### EXERCISE INSTRUCTIONS
Could you lay out the material below as a JSON list of strings, one string per line, with blank lines and the pictures left out?
━━━━━ DATA FOR PROCESSING
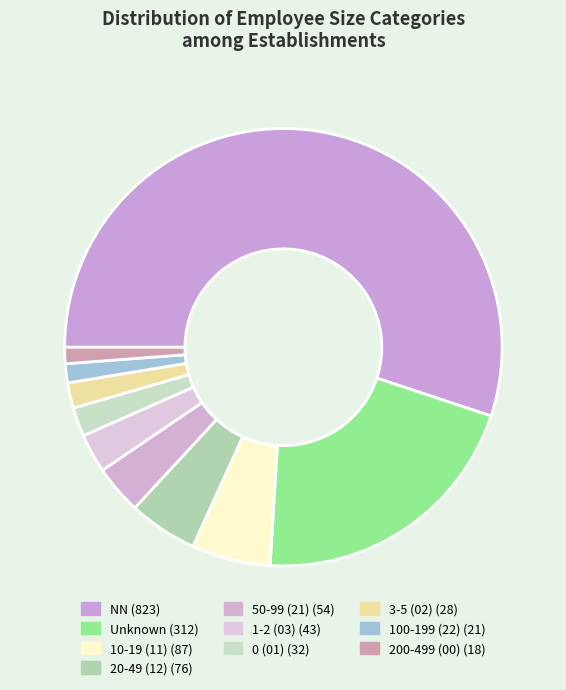

How many slices are in this pie chart?

10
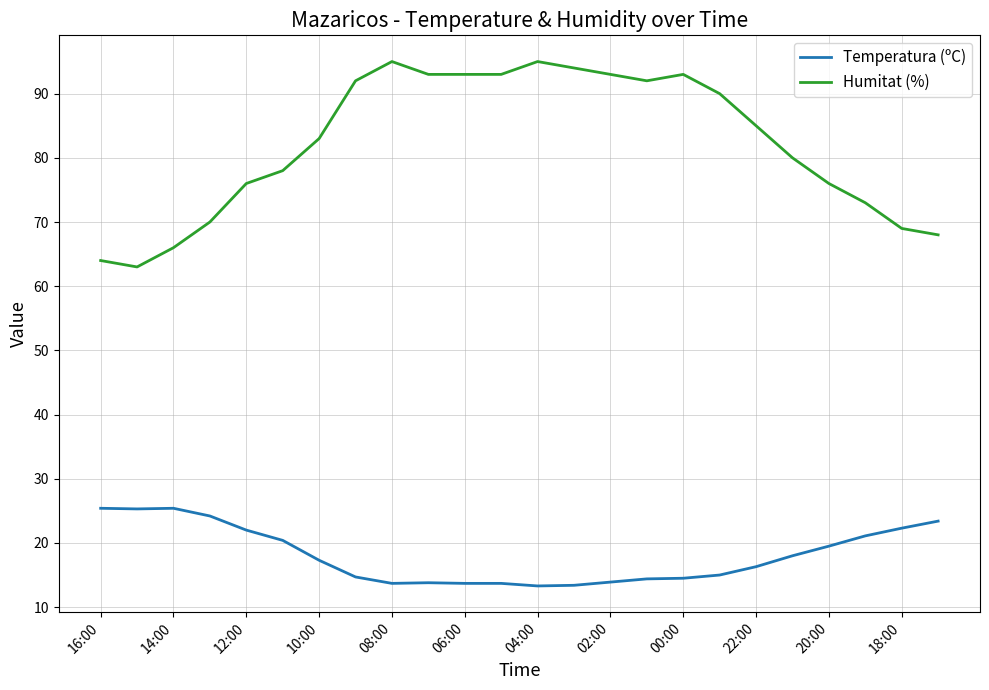

What is the minimum value shown in the chart?

13.3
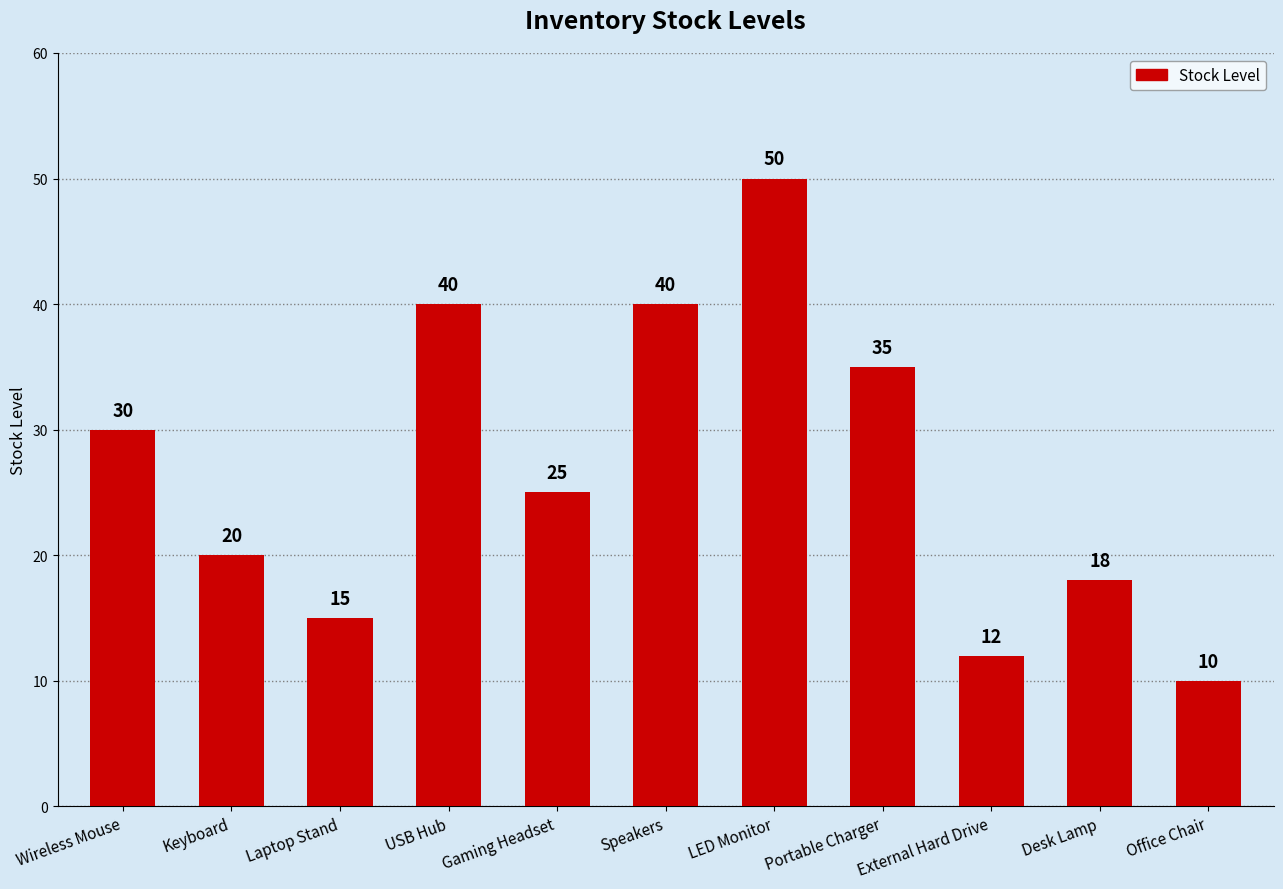

Is it true that the value at External Hard Drive is 7?

False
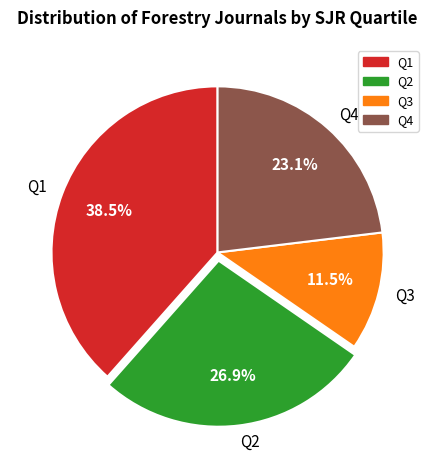

Does Q2 account for over 50% of the chart?

No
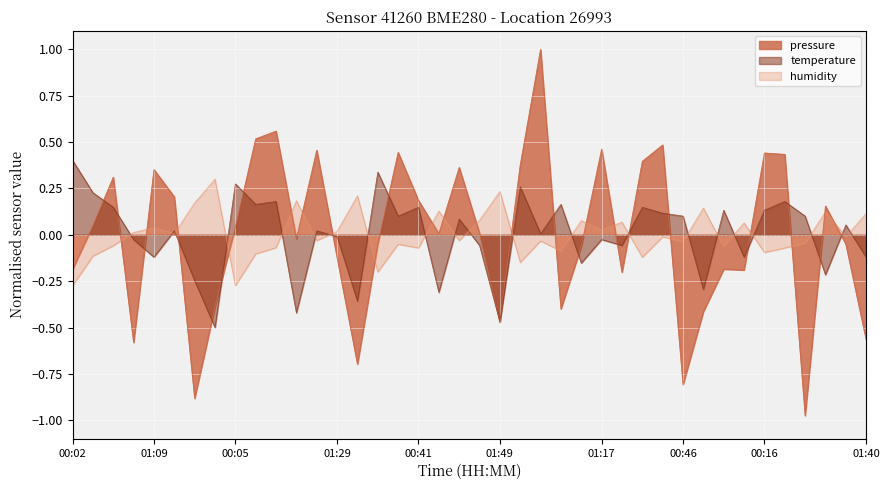

True or false: temperature and pressure cross at least once.

True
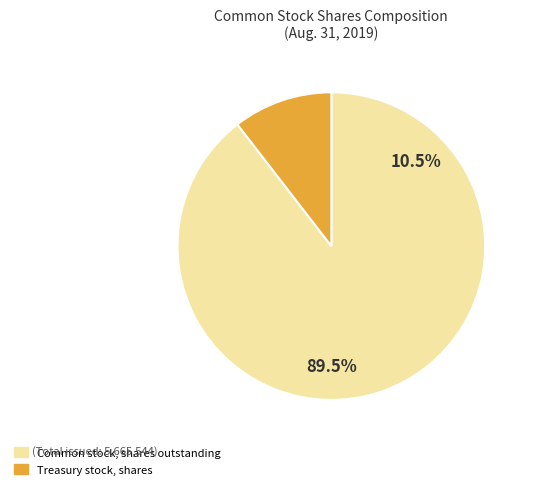

Is the sum of Treasury stock, shares and Common stock, shares outstanding greater than half?

Yes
━━━━━━━━━━
### TASK RESULT
[
  "How many slices are in this pie chart?",
  "10",
  "What is the minimum value shown in the chart?",
  "13.3",
  "Is it true that the value at External Hard Drive is 7?",
  "False",
  "Does Q2 account for over 50% of the chart?",
  "No",
  "True or false: temperature and pressure cross at least once.",
  "True",
  "Is the sum of Treasury stock, shares and Common stock, shares outstanding greater than half?",
  "Yes"
]